Remmert cites another example from the mathematical-physical cabinet in Kassel. "There is a not particularly large astronomical clock there by the Swiss clockmaker Jost Bürgi. There, on four sides of the clock, are eight stations from the history of geometry and astronomy. This starts with Adam and his son Seth as well as Abraham and goes up to Copernicus via Greek astronomers and mathematicians (e.g. Archimedes and Prolemeus) and Alfonso of Castile as a historical development. Thus, the relevance of this knowledge is also once again staged in a line of tradition that is also Christian."

Center of production: southwestern Germany

"It's quite interesting," says Remmert, "most of the instruments we were able to look at actually come from southwestern Germany," and Ellinghaus adds, "We also looked internationally. But most of the decorated instruments come from Augsburg or Nuremberg. Those are the cities for arts and crafts in this period; that's where the engravers, the clockmakers, but also just the artists who make the beautiful cases are located."

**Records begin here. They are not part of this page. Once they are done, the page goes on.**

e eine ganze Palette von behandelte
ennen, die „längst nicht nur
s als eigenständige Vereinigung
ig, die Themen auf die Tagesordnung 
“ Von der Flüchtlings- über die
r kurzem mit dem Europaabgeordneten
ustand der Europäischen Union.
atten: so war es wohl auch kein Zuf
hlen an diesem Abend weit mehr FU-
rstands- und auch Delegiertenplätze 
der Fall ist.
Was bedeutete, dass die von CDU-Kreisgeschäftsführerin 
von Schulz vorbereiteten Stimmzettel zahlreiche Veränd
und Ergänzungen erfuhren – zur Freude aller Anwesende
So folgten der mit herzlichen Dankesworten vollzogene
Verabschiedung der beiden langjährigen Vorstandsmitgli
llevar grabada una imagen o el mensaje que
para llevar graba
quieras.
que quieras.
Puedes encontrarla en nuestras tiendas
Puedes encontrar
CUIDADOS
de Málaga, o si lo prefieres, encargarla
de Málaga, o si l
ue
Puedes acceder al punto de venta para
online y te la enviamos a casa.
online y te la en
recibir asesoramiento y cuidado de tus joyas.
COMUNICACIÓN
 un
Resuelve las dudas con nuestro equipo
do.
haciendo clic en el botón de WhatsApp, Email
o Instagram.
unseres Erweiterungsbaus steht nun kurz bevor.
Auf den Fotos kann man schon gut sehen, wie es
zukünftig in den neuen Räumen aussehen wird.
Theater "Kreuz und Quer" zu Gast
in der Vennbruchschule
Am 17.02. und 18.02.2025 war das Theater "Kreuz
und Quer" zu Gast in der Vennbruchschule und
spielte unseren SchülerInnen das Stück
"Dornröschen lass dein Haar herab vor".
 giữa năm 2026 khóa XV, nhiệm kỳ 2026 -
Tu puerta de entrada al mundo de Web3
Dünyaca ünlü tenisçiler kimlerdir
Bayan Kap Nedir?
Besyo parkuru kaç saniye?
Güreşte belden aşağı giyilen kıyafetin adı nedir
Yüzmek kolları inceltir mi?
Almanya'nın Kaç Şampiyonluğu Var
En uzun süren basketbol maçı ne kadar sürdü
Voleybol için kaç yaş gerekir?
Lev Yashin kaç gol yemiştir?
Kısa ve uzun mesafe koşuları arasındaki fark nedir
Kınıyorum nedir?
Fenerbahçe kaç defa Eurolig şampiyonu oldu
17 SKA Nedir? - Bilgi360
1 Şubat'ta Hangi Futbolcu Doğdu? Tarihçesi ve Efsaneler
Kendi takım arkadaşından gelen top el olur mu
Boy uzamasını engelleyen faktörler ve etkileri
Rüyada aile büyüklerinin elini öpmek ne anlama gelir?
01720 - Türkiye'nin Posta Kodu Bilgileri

Dresden, Kassel and Hamburg are museum cities that still exhibit a variety of scientific instruments. But you can also find one or two in NRW. "The Arithmeum in Bonn is certainly a good address," concludes Ellinghaus, "they even had an interesting exhibit from Hamburg on display a few years ago. In Bielefeld, there is also the Museum Huelsmann. They have a large collection of applied art and obviously a lot of instruments, including decorated instruments." Wuppertal, she regrets, would also have been a great address if not for the wonderful Abeler Clock Museum, which closed a few years ago. "That was really one of the most renowned watch collections in the world, and Jürgen Abeler is also highly regarded in the watch literature."

Uwe Blass

Prof. Dr. Volker Remmert studied history and mathematics in Freiburg, Zurich and Karlsruhe. He habilitated in Modern and Contemporary History as well as in the History of Mathematics and Natural Sciences. Since 2011, he has been a professor of the history of science and technology at Bergische Universität. In addition, he heads the Interdisciplinary Center for Science and Technology Studies there.

Dr. Julia Ellinghaus is a research associate for the history of science and technology in the Faculty of Intellectual and Cultural History at Bergische Universität.